さらに問題なのは、他の人に伝わらない資料を作ってしまう方は、自分用のメモもわかりにくくなってしまうことです。そのため、「自分で書いた自分用のメモ」を見て作業していても、ミスや手戻りにつながることがあります。

チーム経理では、新人スタッフが「作業マニュアルの更新」などの作業を任されることが多いと思いますが、それは「作業手順を覚えるとともに、伝わる資料を作れるようになるため」だと思います。もし「この地味な作業、嫌だな」と思っている方がいらっしゃいましたら、「伝わる資料を作る技術を磨く、良い機会」と考えてみてはいかがでしょうか。


そもそも、「伝わる資料」とは?

それでは、伝わる資料とは何なのでしょうか?

自分の考える「伝わる資料」は、「相手が、何をしたら良いかがわかる資料」です。

・レヴューしてもらう場合は、レヴュワーが何をレビューしたら良いか。
・承認してもらう場合は、承認者が何を承認したら良いか。

「相手が何をしたら良いかがわかる資料」なので、例えば何かの試算のレビューをしてもらうのであれば、資料内でその「試算の前提」や「数値の根拠資料」、「参照箇所」などを明示しなくてはなりません。

また、例えば作業マニュアルであれば、「読み手が最初から順に読み進めれば、不足なく完了できる」ような書き方にすべきでしょう。その作業に必要な事前準備があれば、その事前準備の内容から記載するのも良いかもしれません。

仕事を始めて最初の3か月程度は、「過去の資料と同じように」「同様の案件があれば、同じようなフォームで」作成しているだけで上長の合格点が出ることがほとんどです。そして理解力・習熟力が高い方は、この「過去資料の真似をする」段階で、伝わる資料の作成技術を自然に身に着けることができるでしょう。

ただ、この初期段階で伝わる資料を作る技術を身に着けられていないと、その後の資料作成時につまづいてしまいます。


「"誰にでも" 伝わる資料づくり」は、目指さない。

資料を作成するとき、その資料を見ると想定される「相手」は必ずいます。顧客かもしれませんし、上司・同僚かもしれません。もしくは、自分自身かもしれません。相手が決まるからこそ、その資料の作り方は決まります

これを「誰にでも伝わる資料を作る」という曖昧な目標設定にしてしまうと、資料作成は永遠に終わらなくなります

また、レヴュワーによるかもしれませんが、作成された資料の読み方や作成方針、内容の簡潔なサマリーなど、別途口頭で説明を求める方も多いのではないでしょうか。
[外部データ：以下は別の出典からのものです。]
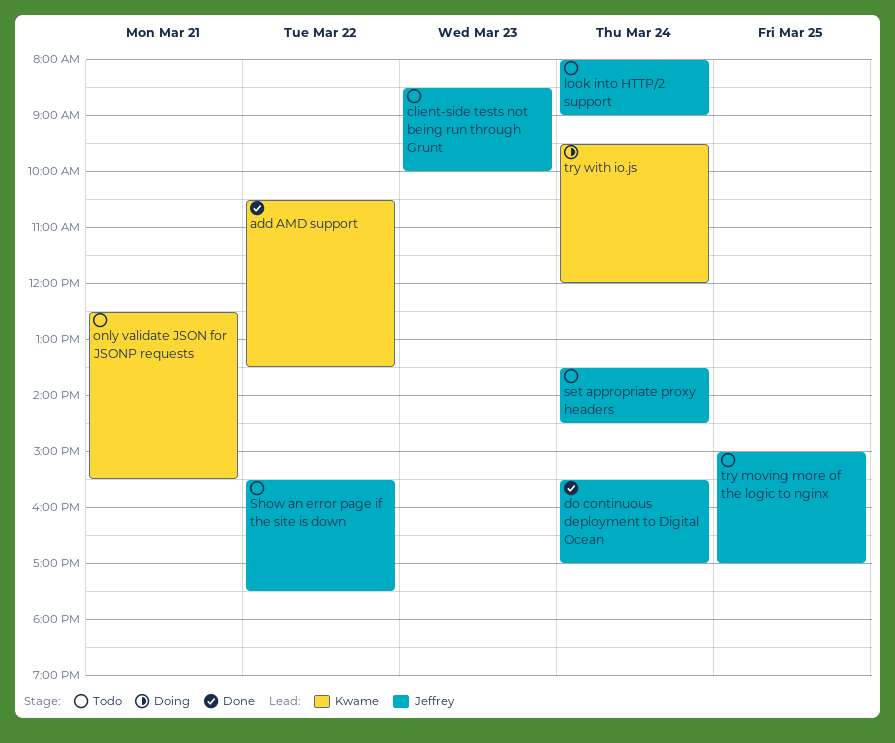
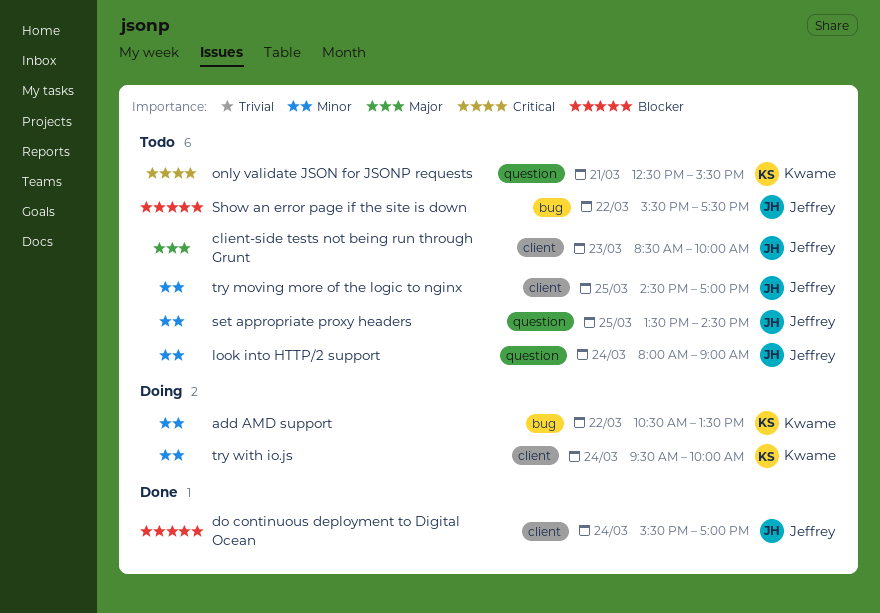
add AMD support, status: Done -> Doing
set appropriate proxy headers, day: Mar 24 -> Mar 25
try moving more of the logic to nginx, begins: 15:00 -> 14:30
try with io.js, ends: 12:00 -> 10:00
日々の業務は、時間との闘いでもあります。必要以上に時間をかけて見やすい(と自分が信じる)資料を作成するよりも、ざっくり大まかなものを作成し、口頭説明で補足する、というような方法が好まれることもあります。このような資料づくりはまだ生成AIでは対応できないと思いますので、自分で調整できる力が必要です。

職場の状況や上長のタイプによるかもしれませんが、それぞれに合った方法を選んで頂いたら良いのではないでしょうか。


伝わる資料づくりを。

資料の作成方法は職場や部署によって違うと思いますし、体裁や書き方も人それぞれだと思いますが、伝わる資料を短時間で作成できる方は、どの職場でも重宝されると思います。

是非、伝わる資料づくりにこだわってみてはいかがでしょうか。


最後までお読み頂きまして、ありがとうございました。